Recht hat die Autorin damit, dass die Patchwork-Familie in den Medien zu oft als paradiesisches Beziehungsmodell verkauft wird. Was im TV von der zusammengewürfelten Familie erzählt wird, „ist einfach immer nur bunt und lustig und Sommerferienlagerhaft.“ Indem die Flickenteppich-Familie immer weiter propagiert wird, leiden immer mehr Kinder, was Melanie Mühl als große Gefahr sieht: „Wir sprechen nicht über ein paar Kindheitstraumata, die nur die Persönlichkeit Einzelner betreffen, wir sprechen über nicht weniger als den Zusammenhalt unserer Gesellschaft.“
Beziehungstipps aus den 50ern?
Mit Prophezeiungen dieser Art mag sich die Autorin, selbst Scheidungskind, ein wenig zu weit aus dem Fenster gelehnt haben. Auch ihr Rat wie die Situation für Kinder verbessert werden könne, lässt die Hände über dem Kopf zusammenschlagen. „Eine Beziehung kann halten, wenn man es nur wirklich will. Und Kinder wollen eben, dass die Eltern sich gefälligst Mühe geben,“ sagte sie in der ARD-Sendung „Hart aber fair“. So etwas klingt eher nach einem Zitat aus einem katholischen Beziehungsratgeber von 1950, als nach einem Beitrag zur zeitgenössischen Familien-Debatte.

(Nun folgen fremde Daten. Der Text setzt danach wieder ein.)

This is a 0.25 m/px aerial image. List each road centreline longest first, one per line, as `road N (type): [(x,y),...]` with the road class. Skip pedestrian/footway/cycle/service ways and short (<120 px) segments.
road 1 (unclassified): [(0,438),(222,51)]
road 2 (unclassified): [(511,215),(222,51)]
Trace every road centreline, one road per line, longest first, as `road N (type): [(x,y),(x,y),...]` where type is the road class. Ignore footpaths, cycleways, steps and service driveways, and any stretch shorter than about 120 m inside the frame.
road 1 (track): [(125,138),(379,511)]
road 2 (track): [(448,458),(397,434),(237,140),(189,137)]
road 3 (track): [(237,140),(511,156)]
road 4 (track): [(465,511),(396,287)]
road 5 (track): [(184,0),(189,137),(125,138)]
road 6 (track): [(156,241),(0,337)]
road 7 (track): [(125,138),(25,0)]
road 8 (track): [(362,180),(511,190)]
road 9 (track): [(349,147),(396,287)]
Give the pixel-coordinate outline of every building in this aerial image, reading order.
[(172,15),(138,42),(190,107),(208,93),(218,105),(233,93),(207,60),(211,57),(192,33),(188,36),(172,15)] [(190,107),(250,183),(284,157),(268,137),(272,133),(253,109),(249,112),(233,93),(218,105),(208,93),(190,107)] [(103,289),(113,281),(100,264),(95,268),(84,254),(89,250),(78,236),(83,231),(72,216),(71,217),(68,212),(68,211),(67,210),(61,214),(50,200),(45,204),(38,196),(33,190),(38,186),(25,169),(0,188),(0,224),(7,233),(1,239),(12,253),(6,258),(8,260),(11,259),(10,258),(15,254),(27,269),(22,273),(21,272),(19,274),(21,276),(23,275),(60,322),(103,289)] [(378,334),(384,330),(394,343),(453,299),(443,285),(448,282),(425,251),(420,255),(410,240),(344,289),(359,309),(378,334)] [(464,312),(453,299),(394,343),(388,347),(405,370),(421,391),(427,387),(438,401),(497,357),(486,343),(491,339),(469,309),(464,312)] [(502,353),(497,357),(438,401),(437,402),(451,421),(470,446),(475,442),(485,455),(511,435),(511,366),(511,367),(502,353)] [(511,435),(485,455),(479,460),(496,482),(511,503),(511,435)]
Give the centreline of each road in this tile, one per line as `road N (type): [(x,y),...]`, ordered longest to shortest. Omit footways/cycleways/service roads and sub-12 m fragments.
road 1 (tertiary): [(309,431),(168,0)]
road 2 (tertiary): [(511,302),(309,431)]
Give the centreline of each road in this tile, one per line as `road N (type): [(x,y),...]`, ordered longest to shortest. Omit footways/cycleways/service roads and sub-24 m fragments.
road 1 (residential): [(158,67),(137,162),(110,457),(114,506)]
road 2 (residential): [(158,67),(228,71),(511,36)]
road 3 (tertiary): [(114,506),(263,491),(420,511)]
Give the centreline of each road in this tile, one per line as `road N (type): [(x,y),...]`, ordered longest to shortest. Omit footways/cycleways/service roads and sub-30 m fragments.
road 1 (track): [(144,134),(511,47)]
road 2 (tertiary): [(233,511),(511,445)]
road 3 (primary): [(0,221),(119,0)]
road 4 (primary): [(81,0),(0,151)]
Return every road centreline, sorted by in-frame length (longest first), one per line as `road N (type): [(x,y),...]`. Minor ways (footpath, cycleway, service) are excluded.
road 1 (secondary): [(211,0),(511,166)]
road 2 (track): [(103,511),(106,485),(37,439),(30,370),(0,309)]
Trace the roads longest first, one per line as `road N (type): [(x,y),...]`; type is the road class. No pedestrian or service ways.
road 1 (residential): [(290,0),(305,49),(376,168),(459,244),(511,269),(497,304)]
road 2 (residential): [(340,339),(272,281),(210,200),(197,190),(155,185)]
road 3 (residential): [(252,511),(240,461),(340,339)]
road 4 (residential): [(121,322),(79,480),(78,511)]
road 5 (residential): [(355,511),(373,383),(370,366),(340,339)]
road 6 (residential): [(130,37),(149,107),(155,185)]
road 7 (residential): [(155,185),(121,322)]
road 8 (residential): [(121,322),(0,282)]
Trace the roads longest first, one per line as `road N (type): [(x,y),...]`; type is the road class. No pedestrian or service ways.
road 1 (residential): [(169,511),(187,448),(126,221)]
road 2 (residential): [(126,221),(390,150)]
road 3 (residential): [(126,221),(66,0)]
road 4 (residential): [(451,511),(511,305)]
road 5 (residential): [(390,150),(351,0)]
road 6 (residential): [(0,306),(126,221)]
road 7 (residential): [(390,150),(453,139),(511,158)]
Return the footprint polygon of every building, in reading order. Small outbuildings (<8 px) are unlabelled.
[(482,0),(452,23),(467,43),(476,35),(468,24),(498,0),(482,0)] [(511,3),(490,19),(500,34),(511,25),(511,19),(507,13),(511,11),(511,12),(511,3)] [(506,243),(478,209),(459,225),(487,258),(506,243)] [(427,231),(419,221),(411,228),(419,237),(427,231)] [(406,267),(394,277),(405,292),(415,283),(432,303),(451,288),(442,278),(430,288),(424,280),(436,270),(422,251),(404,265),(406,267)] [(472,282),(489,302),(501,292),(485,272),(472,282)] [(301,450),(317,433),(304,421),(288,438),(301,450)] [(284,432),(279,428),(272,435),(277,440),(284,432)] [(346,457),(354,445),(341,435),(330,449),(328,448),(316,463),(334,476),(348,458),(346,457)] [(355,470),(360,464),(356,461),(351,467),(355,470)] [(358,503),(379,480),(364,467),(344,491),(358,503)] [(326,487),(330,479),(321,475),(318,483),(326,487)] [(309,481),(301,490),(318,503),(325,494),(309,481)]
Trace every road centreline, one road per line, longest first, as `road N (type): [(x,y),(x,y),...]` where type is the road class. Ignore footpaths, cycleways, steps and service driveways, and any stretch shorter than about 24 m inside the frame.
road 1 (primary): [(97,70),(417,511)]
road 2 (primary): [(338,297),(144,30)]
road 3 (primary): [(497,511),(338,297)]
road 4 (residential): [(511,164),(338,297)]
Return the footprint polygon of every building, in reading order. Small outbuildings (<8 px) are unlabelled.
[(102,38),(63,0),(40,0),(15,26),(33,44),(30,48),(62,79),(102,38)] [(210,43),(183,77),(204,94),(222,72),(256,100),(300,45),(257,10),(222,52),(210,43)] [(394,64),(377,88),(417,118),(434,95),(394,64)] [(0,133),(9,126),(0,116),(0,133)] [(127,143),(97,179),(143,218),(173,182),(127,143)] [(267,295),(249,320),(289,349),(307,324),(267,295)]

Bei aller Kritik muss man Melanie Mühl auch zugute halten, dass sie sich an ein kontroverses Thema herangewagt hat, das viele Menschen betrifft. Mit Recht entzaubert sie den Nimbus der Patchwork-Familie und macht deutlich, dass dieses Modell nicht das Nonplusultra des Zusammenleben für Kinder ist. Insofern hat das Buch „Die Patchwork-Lüge“ eine wichtige Debatte angestoßen, kann aber als tiefgreifende Untersuchung nicht überzeugen.